Established more than 20 years ago, Thermafleece is a very effective use for coarse dark wool that is unsuitable for familiar applications. Coarse dark wool is suited for wool insulation because it doesn’t need to feel very soft against the skin and it doesn’t need to be dyed. For wool insulation, the dark colour and coarseness aren’t a problem. It’s also the lowest cost of all wools making the final insulation competitive.
Will wool insulation save the day?
Farmers are now considering insulation as an alternative way to get a higher price for their surplus wool. Thanks to the success of Thermafleece and the government’s recent focus on energy efficiency. But is this viable?
A lot of the surplus of wool is higher grade than typical coarse dark insulation wool. The higher grade wool is usually destined for higher value items such as carpets, fabrics, and knitwear. Using higher-grade wool in insulation is like using walnut or rosewood to build your garden fence according to many.
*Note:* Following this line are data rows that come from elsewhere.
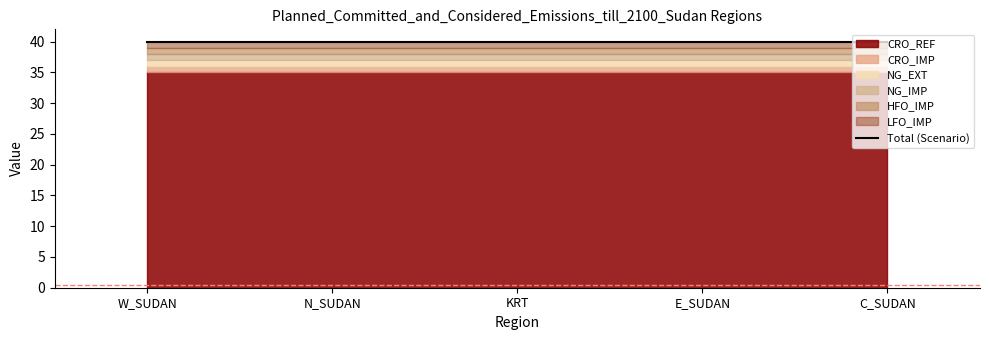

What is the sum of all CRO_REF values?

175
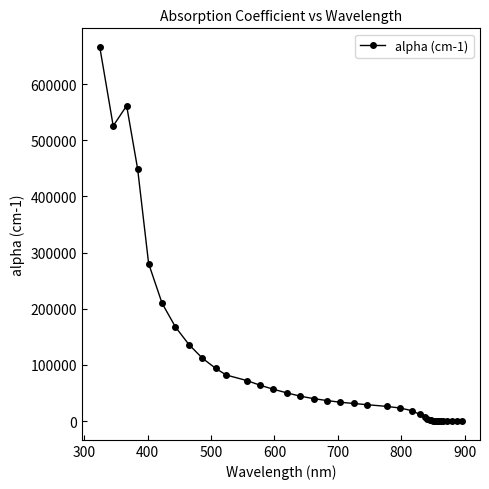

What is the value of the 22nd point from the left?

26228.5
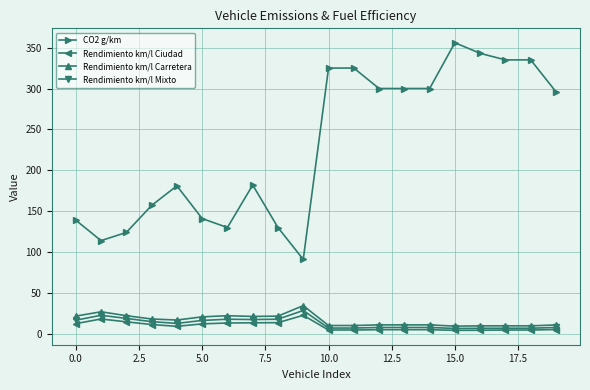

What is the value of the CO2 g/km point at the 20th from the left?

296.0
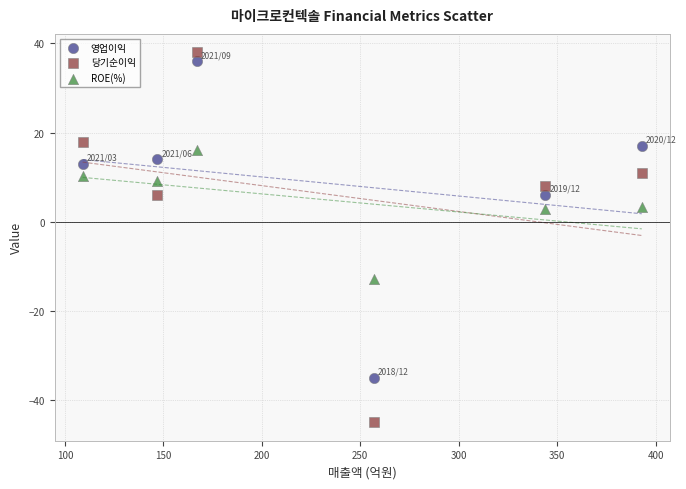

Across all data points, what is the range of Y values (max minus min)?

83.0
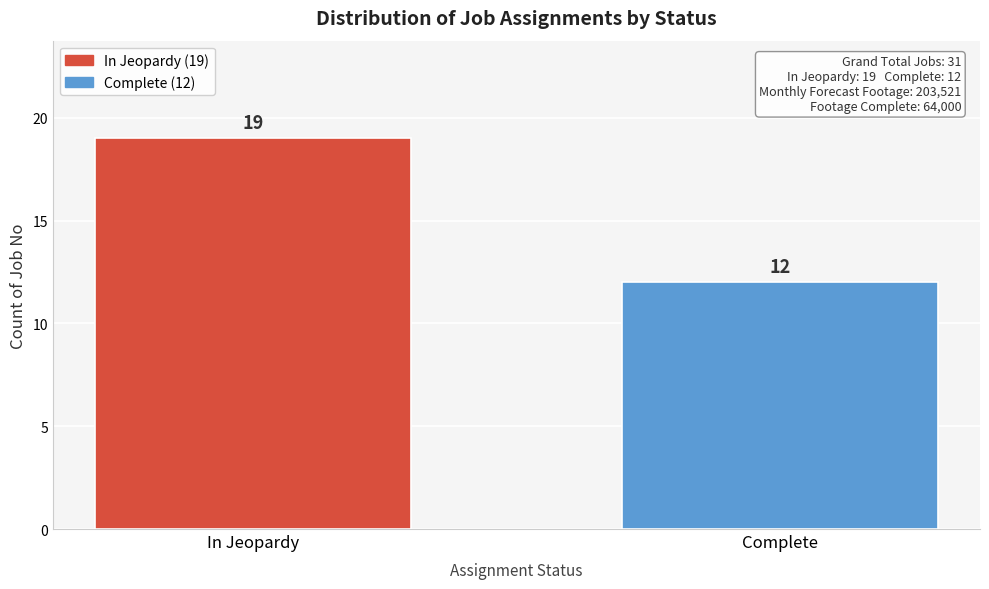

Reading left to right, transcribe all the data shown in this chart.

In Jeopardy=19	Complete=12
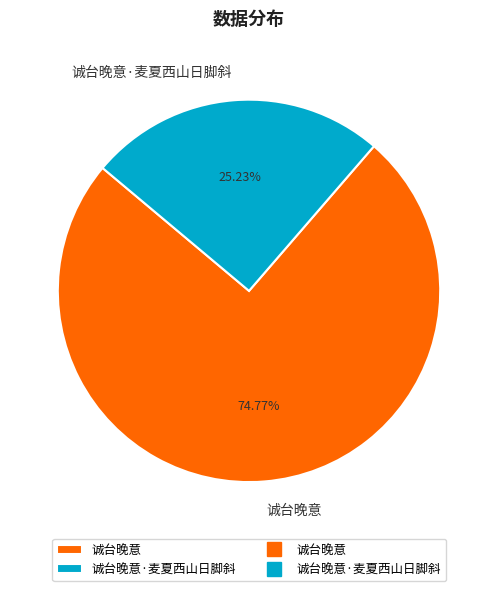

Rank the categories by value from lowest to highest.

诚台晚意·麦夏西山日脚斜, 诚台晚意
Others believe the wool is sitting doing nothing so what better use than insulation.
The higher grade wools can be used in wool insulation but because they cost more, the insulation will be significantly more expensive compared to coarse dark wool insulation. What’s more, there are no added benefits using higher grade wool when it comes to insulation. There’s a conundrum. How can you make competitive insulation from higher grade wools and give the farmer a fair price for the wool? In short, you can’t without subsidising the cost of the insulation or the cost of the wool.
Luckily, the Green Homes Grant Scheme will substantially subsidise the cost of having sheep’s wool insulation installed in your home. But why would you use wool insulation made from higher grade wool when coarse dark wool insulation does the same job at a lower cost? Our conundrum resurfaces. How do we make competitive insulation from higher grade wool and give the farmer a fair price for the wool?
We should promote the benefits of British wool as a fantastic high-quality raw material worthy of many high value end-uses. Insulation is a great end-use for coarse dark wool and other low grades of which there is plenty. But we should focus on higher value end-uses for higher quality wool rather than insulation. British wool is one of the best materials in the world. It produces high quality durable, functional and beautiful products compared to man-made fibres or wools of other origins. And that’s where the wool industry’s efforts need to be.